Programmers from Etsy.com
shared their experience on how they managed to effectively solve the problem of batch resizing photos from 1.5 MB to 3 KB (after changing the design, it turned out that the old preview windows do not fit into the new page templates). The task is not as banal as it seems. The fact is that
Etsy.com is a major online auction, and the number of images of various products exceeds 135 million.
For fun, they figured out how much this manual job would take in Photoshop. If you give 40 seconds to each photo, then 170 years of continuous work are released. Then they began to consider whether it is possible to give the packet to the EC2 cloud and what time it will rise. Looking at the resulting amount, the programmers decided to look for another way.
As a result, they were able to complete the processing of 135 million photos in just 9 days, using four 16-core servers. The average processing speed was 180 images per second.
They used three tools.
1.
GraphicsMagick , is
ImageMagick fork, which provides
better performance thanks to support for multiprocessing. Flexible command line options allow fine tuning performance.
')
2. Perl. It would seem, where do without it. But this is not at all a must-have tool, because the guys did not use the
GraphicsMagick-Perl library, but all the commands were written by hand, and they can be written in any other language.
3. The monitoring system
Ganglia was used to build graphs to visualize the process and immediately understand which link serves as a bottleneck and slows down the work - image search, file copying, resizing, comparison with the original, copying the results back.
To set up GraphicsMagick, a test page was first generated with 200 images of varying degrees of compression, which was presented to management. They chose pictures of acceptable quality. It is very important here that the manual does not see on the page information about the compression parameters of each image, file sizes, etc. (even in the names of files it is impossible to hint at this) - then their decision will be completely impartial.
After that, comparative testing of all filters from the GraphicsMagick kit was performed in order to determine which one of them provides slightly better performance.
The resulting images should have a size of 170 x 135 pixels. In the process of testing, it was found that resizing a pre-reduced image provides better quality and higher speed than resizing directly to a full-sized original. The author of the GraphicsMagick program has
confirmed this and advised using the request feature of the thumbnail image, which is supported by the JPEG format itself.
After that, the program was launched for testing on real servers and it turned out that the “bottleneck” is not the CPU at all, but the file system (NFS seek time). In fact, the CPU was loaded only 1%. I had to rewrite the script to run the processes of parallel photo search - this greatly improved performance, up to 15 images per second. But this result again cannot satisfy, because at such a speed all the work will take 104 days.

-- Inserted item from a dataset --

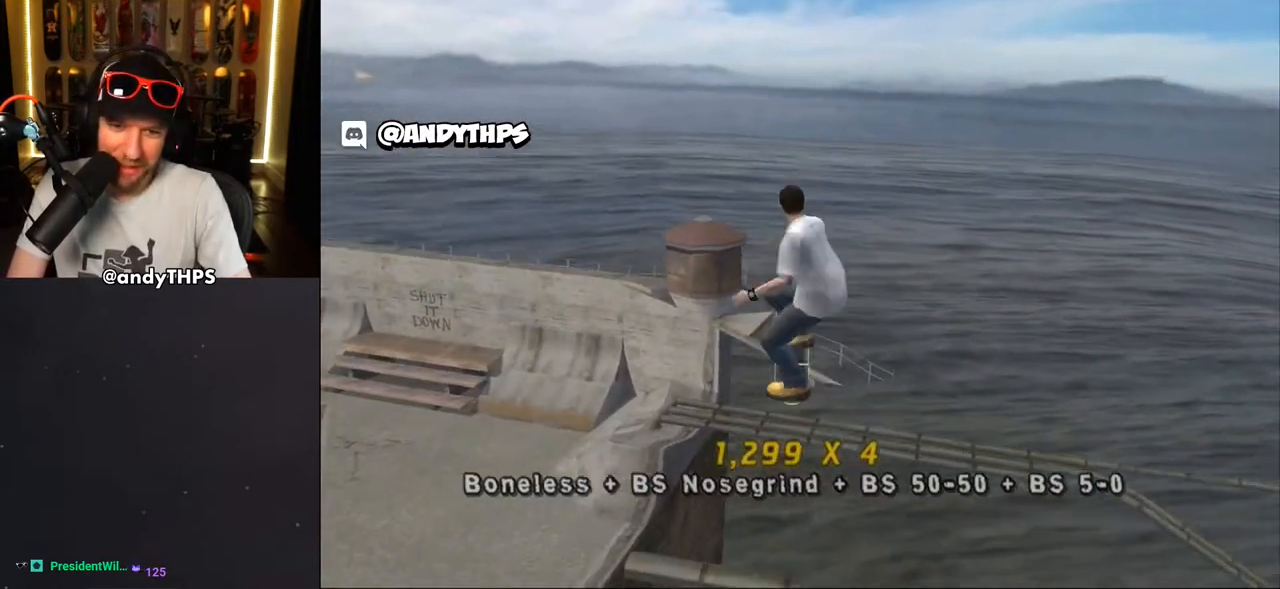
{"dt_ms": 500, "buttons": ["CROSS"], "left_stick": "center", "right_stick": "center", "events": []}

We decided to use the 16-core Nehalem server, but it turned out that GraphicsMagick distributes each task into 16 parts, and then assembles them together. That is, he does excess work for each small puzzler - as a result, the rate of resizing has decreased to 10 images per second. I had to change the settings, and the situation was corrected.
After that, we conducted another important test to determine the optimal ratio of threads in Perl (children) and GraphicsMagick (threads). The results are shown in the table.

It turned out that the highest performance is achieved when using two processor cores per task. Theoretically, it is 140 images per second on one server - the estimated speed of 11 days. That was what was needed.
After that, the process was launched on four 16-core Nehalem servers. In reality, the speed was not so high - again, everything was slowed down by NFS, but in total, four servers consistently produced about 180 images per second.